Weight-loss drug shows potential to treat Opioid abuse

Health Coloumn

Islamabad - A new study suggests that the prescription weight-loss drug Lorcaserin has potential as a new treatment for Opioid use disorder. Tests on rats reveal that it not only reduces self-administration of Oxycodone but also that it can weaken reaction to drug-taking cues, which are often associated with relapse.

The study led by Kathryn A Cunningham, a professor of pharmacology and director of the Centre for Addiction Research in the University of Texas Medical Branch at Galveston.

 Opioids are substances that attach to Opioid receptors in parts of the brain that control pain and emotion. Examples include heroin, morphine, and certain prescription pain relievers such as Oxycodone, codeine, and Fentanyl.

While treatments for Opioid use disorder exist, they are not ideal because they are often associated with high relapse rates and too many people stopping treatments early, note the authors of the new study.

One of the problems with many of the current treatments is that while they reduce the feeling of euphoria that results from taking Opioids such as Oxycodone, they do not address “cue reactivity” - the powerful effect that a familiar drug-taking environment can exert on anticipation of the drug experience.

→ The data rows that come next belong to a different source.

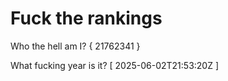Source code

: # Fuck the rankings

Who the hell am I?
{ 21762341 }

What fucking year is it?
[ 2025-06-02T21:53:20Z ]
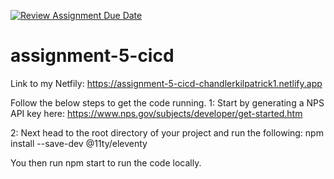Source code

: [![Review Assignment Due Date](https://classroom.github.com/assets/deadline-readme-button-24ddc0f5d75046c5622901739e7c5dd533143b0c8e959d652212380cedb1ea36.svg)](https://classroom.github.com/a/MnOQKepF)
# assignment-5-cicd

Link to my Netfily: https://assignment-5-cicd-chandlerkilpatrick1.netlify.app 

Follow the below steps to get the code running.
1: Start by generating a NPS API key here: https://www.nps.gov/subjects/developer/get-started.htm

2: Next head to the root directory of your project and run the following:
npm install --save-dev @11ty/eleventy

You then run npm start to run the code locally.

Cue reactivity is often the reason that people on Opioid misuse treatment relapse when they encounter the people, places, situations, and equipment that they associate with their Opioid use. It results from the repeated pairing of these stimuli with the experience of the drug use.

In their new research, which takes the form of a preclinical study, the team shows that the prescription weight-loss drug Lorcaserin reduced not only the use but also the craving for Oxycodone.

So, for the new study, the researchers allowed rats to give themselves Oxycodone when they were exposed to a particular pattern of lights and sounds - thus creating a specific drug-taking environment.

After a period during which the rats got used to self-administering Oxycodone in the drug-taking environment, the team withdrew the Oxycodone. They exposed the rats to their familiar drug-taking environment and gave some of them Lorcaserin and the rest a placebo.

They then allowed the rats to self-administer Oxycodone again.  To confirm that this effect was due to Lorcaserin, the researchers gave a group of rats Lorcaserin plus a drug that blocks its effect by denying access to serotonin 2C receptors.

 These rats then ‘tried very hard’ to self-administer the Oxycodone. The researchers say that the study shows that Lorcaserin appears not only to reduce Oxycodone self-administration, but also cue reactivity associated with relapse.

Prof. Kathryn A. Cunningham said that “The effectiveness of Lorcaserin in reducing Oxycodone seeking and craving highlights the therapeutic potential for Lorcaserin in the treatment of Opioid use disorder.”

The team is now planning to carry out further studies on drugs such as Lorcaserin in order to better understand how they might help to tackle the Opioid epidemic.